At the end of last year, Shanghai Futures Exchange launched the fourth product of gold investment: gold futures, which further improved the domestic gold investment market, and the door of gold investment has been fully opened to investors.
Because gold futures are still in the primary promotion stage and the risks are beyond the tolerance of ordinary investors, I will not introduce them here for the time being. The following mainly introduces three kinds of common gold investments in the market: the first kind: gold physical transaction.
As the name implies, it is the trading mode defined by physical delivery, including gold bars and coins. Investors buy gold bars at the gold price of the day. After payment, the gold bars are owned by the investors and kept by them. After the gold price rises, investors bring gold bars to the designated acquisition center for sale. Advantages: Gold is a status symbol, and the ancient traditional concept makes China people have a special preference for gold, which is widely favored by individual gold collectors.
Disadvantages: this investment method is mainly adopted by big gold merchants or the national central bank as their own production raw materials or as the country's foreign exchange reserves. Trading is more troublesome and has the characteristics of "easy to buy but difficult to sell".
The second type: paper gold trading.
What is paper gold? Simply put, it is equivalent to the ancient silver ticket! Investors buy gold in the bank according to the gold price of the day. The bank does not give investors real money, but only gives investors a contract. When investors want to sell, they will go to the bank to cash the contract. Advantages: the investment is small, the minimum transaction amount of a general bank is 10g, and the transaction unit is 1g, which makes the transaction more convenient and saves the steps of gold transportation, storage, inspection and identification. Disadvantages: paper gold can only buy up, which means it can only buy low and sell high. When the price of gold falls, investors can only wait and see. The investment commission is relatively high and the time is relatively short.
The third type: gold spot margin trading.
Generally speaking, for example, a stone with 100 yuan can be traded with a deposit of 1 yuan, so if you have 100 yuan, you have a stone with 100 yuan. If the price of each stone rises by 1 yuan, margin financing and securities lending is to use this leverage principle to enlarge funds and make full use of limited funds to do small and wide. The comparison between futures gold and spot gold, the most popular investment at present.
Spot gold trading is basically a real-time transaction, which is delivered after the transaction or within a few days. The main purpose of futures gold trading is hedging, which is a supplement to spot trading. After the transaction, there is no established transaction, but the two parties sign the contract first, pay the deposit, and then deliver the goods on the scheduled date. Its main advantage is that it can master a large number of futures with a small amount of funds and transfer the contract price in advance, which has leverage. Advantages and disadvantages of spot gold relative to futures gold. (neutral judgment)

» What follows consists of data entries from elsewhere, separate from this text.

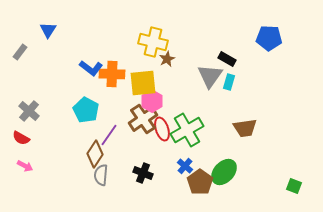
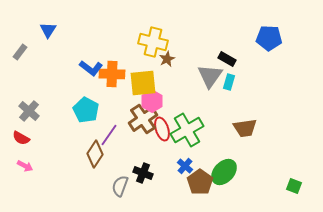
gray semicircle: moved 19 px right, 11 px down; rotated 15 degrees clockwise
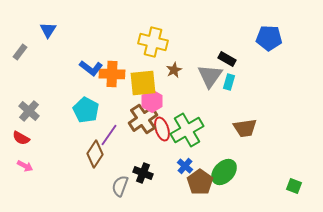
brown star: moved 7 px right, 11 px down
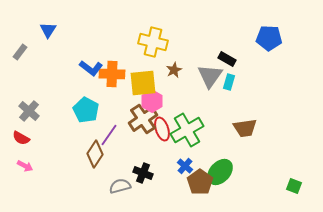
green ellipse: moved 4 px left
gray semicircle: rotated 55 degrees clockwise
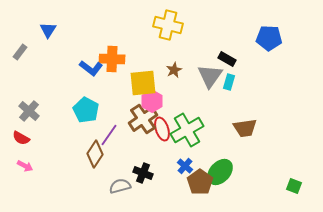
yellow cross: moved 15 px right, 17 px up
orange cross: moved 15 px up
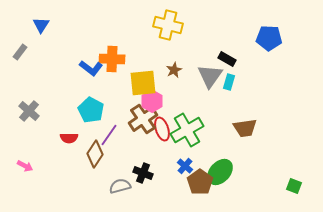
blue triangle: moved 7 px left, 5 px up
cyan pentagon: moved 5 px right
red semicircle: moved 48 px right; rotated 30 degrees counterclockwise
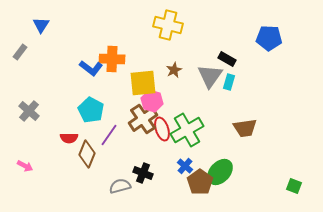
pink hexagon: rotated 15 degrees counterclockwise
brown diamond: moved 8 px left; rotated 12 degrees counterclockwise
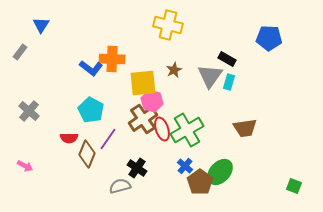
purple line: moved 1 px left, 4 px down
black cross: moved 6 px left, 5 px up; rotated 12 degrees clockwise
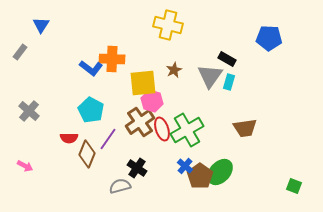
brown cross: moved 3 px left, 3 px down
brown pentagon: moved 6 px up
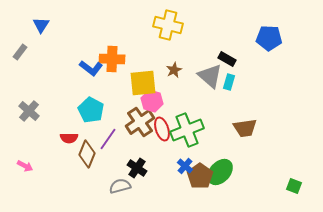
gray triangle: rotated 24 degrees counterclockwise
green cross: rotated 8 degrees clockwise
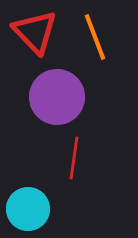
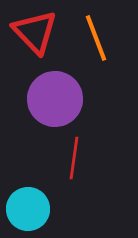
orange line: moved 1 px right, 1 px down
purple circle: moved 2 px left, 2 px down
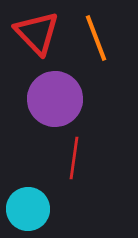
red triangle: moved 2 px right, 1 px down
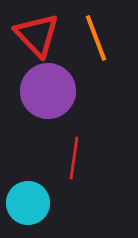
red triangle: moved 2 px down
purple circle: moved 7 px left, 8 px up
cyan circle: moved 6 px up
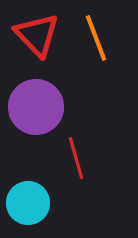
purple circle: moved 12 px left, 16 px down
red line: moved 2 px right; rotated 24 degrees counterclockwise
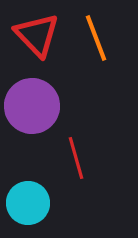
purple circle: moved 4 px left, 1 px up
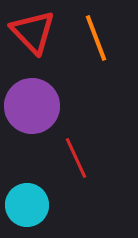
red triangle: moved 4 px left, 3 px up
red line: rotated 9 degrees counterclockwise
cyan circle: moved 1 px left, 2 px down
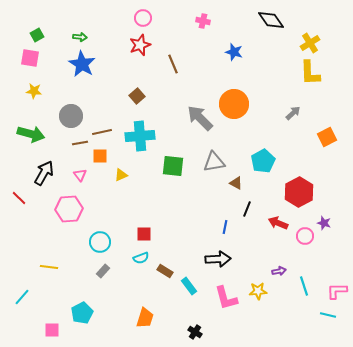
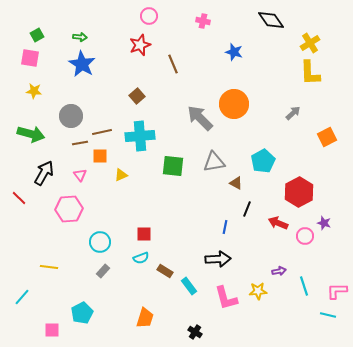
pink circle at (143, 18): moved 6 px right, 2 px up
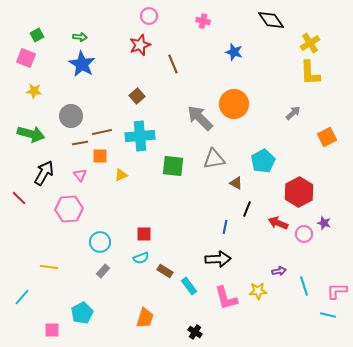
pink square at (30, 58): moved 4 px left; rotated 12 degrees clockwise
gray triangle at (214, 162): moved 3 px up
pink circle at (305, 236): moved 1 px left, 2 px up
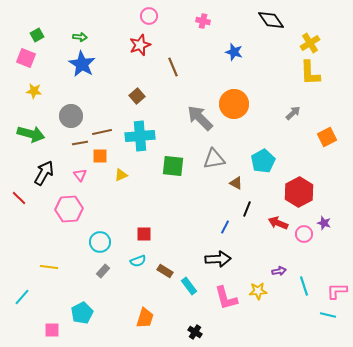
brown line at (173, 64): moved 3 px down
blue line at (225, 227): rotated 16 degrees clockwise
cyan semicircle at (141, 258): moved 3 px left, 3 px down
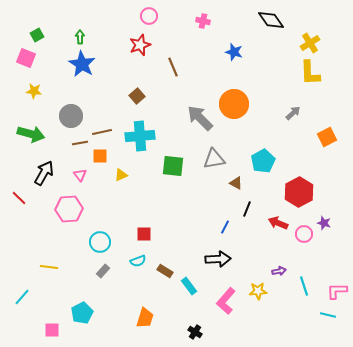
green arrow at (80, 37): rotated 96 degrees counterclockwise
pink L-shape at (226, 298): moved 3 px down; rotated 56 degrees clockwise
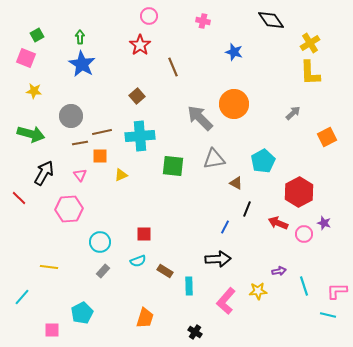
red star at (140, 45): rotated 15 degrees counterclockwise
cyan rectangle at (189, 286): rotated 36 degrees clockwise
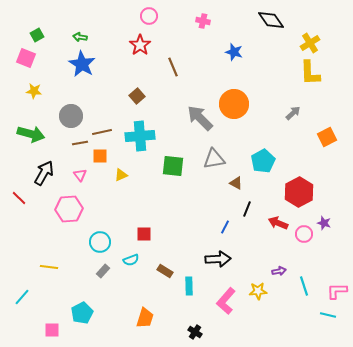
green arrow at (80, 37): rotated 80 degrees counterclockwise
cyan semicircle at (138, 261): moved 7 px left, 1 px up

Trading mechanism; Futures gold: there is a short-selling mechanism, two-way trading can make a profit, and there are profit opportunities for both ups and downs. T+0 trading system. You can open positions many times on the same day, but there is a delivery date, and you must deliver them at maturity, otherwise you will be forced to close your positions or deliver them in kind. At the same time, when the margin is insufficient, it will also be forced to close the position. Spot gold: there is a short-selling mechanism, two-way trading can make a profit, and there are profit opportunities for both ups and downs. T+0 trading system. You can open and close positions many times on the same day, without delivery restrictions, and you can hold them indefinitely. However, when the margin is insufficient, it will be forced to close the position.
Trading funds; Futures gold: margin trading. With 10% capital, you can do 100% transactions, and the capital is enlarged by 10 times.
Spot gold: margin trading. There are differences according to the magnification of gold companies, but most of them can be operated to 100% gold with 1% capital, and the magnification is 100 times, and the multiple is calculated manually, for example; 1 standard hand = 100 ounces, and some platforms can make 0. 1 hand. Trading time;
Futures gold: trading time: 9: 00 am ~165438+0: 30 pm1:30 pm ~ 3:00 pm. Due to the short trading time, it is not in line with the international gold price, and the phenomenon of gap is frequent. Investors can't enter the market in the early stage.
Spot gold: Due to the time difference, domestic transactions can be conducted from 8: 00 am on Saturday to 3: 00 am on Saturday. That is, all-day trading can be entered at any time in the market. Price continuity is better than futures. The most active trading period is between 8.00 and 24.00.
Raise the limit; Futures gold: according to different futures varieties, the daily price limit ranges from 3% to 15%.
Spot gold: no increase limit.
Account name threshold; Futures gold: the starting price is not less than 50,000.
Spot gold: The standard warehouse account of a general platform is US$ 5,000, equivalent to RMB above 3 yuan. Some platforms can open mini warehouses, generally around US$ 65,438+0,000.